The old adage that everything you read on the Internet must be true took a major hit today, as a flawed tracking error study comparing ETFs that lend securities to those that do not made its rounds.
In the past two years, IndexUniverse has gone to great lengths to ensure the data we use to analyze ETFs is both clean and trustworthy. While that may seem like a simple endeavor, in reality it has been a painstaking process that has cost us hundreds of staff hours.
At the heart of our mission, however, was being able to effectively and accurately measure ETF tracking error. In doing so, we found it can be easy to misinterpret tracking differences. One common mistake, which showed up in the blog post from the Securities Litigation & Consulting Group, was that comparing total return NAV to a price return index would produce misleading results.
Now, this is not an indictment of SLCG, per se. After all, some issuers don't publish total return versions of their indexes. That said, the majority of index providers do provide total return index levels, so any study analyzing tracking error that does not compare total return NAV to the total return version of the underlying index will produce erroneous results.
Furthermore, there are some issuers who fair-value their NAVs for ETFs holding international securities, which will cause the published total return NAVs to deviate (sometimes greatly) from the index. The cause of this is simple to understand: An index simply reflects the prices (adjusted for distributions in the case of total return indexes) of the securities it tracks, and when foreign markets like, say, Hong Kong or Hanoi close, the index will not update during the portion of U.S. market hours that those markets are closed.
Fair-valued NAVs, on the other hand, use a model to estimate the price of the portfolio using things like futures, ADRs and highly correlated securities. The reason issuers do this is to try and dampen intraday premiums and discounts in the ETF market.
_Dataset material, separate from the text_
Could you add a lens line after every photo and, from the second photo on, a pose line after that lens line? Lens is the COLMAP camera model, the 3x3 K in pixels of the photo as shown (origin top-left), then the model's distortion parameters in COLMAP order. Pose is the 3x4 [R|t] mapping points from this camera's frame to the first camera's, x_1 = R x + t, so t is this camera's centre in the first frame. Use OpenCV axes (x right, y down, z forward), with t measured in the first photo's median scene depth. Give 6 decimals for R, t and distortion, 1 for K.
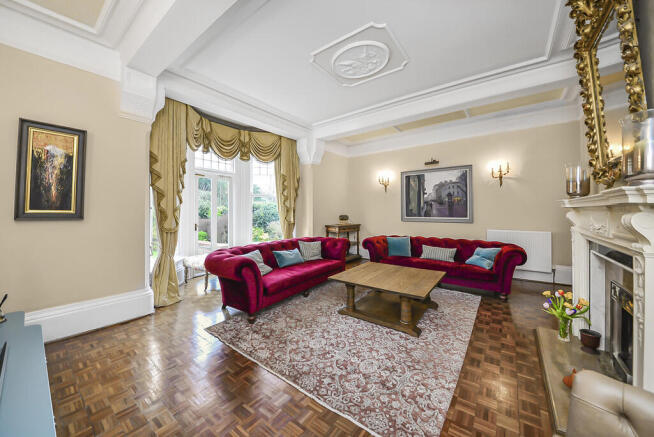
lens RADIAL K [[236.7, 0, 327.1], [0, 236.7, 214.3], [0, 0, 1]] dist [0.011350, -0.000048]
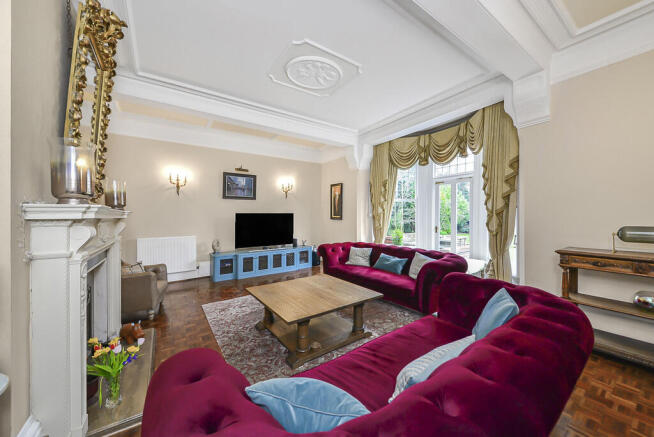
lens RADIAL K [[236.7, 0, 327.1], [0, 236.7, 214.3], [0, 0, 1]] dist [0.011350, -0.000048]
pose [[-0.307728, -0.005750, -0.951457, 0.861473], [-0.001021, 0.999983, -0.005712, -0.011562], [0.951474, -0.000786, -0.307729, 1.062065]]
This disconnect will cause tracking differences to appear larger than they (likely) actually are.
There is also another little-known quirk in indexing and NAV calculation that can be easily overlooked that pertains to international ETFs. There are some index providers that strike their currencies at the local market close, while the issuer of funds tracking those indexes strike their currencies during U.S. market hours. This creates another potential wedge between NAV and the index level that cannot be fully captured in a simple tracking error calculation.
As such, any robust study of tracking error will need to take all of these things into consideration in order to ensure you're comparing apples to apples.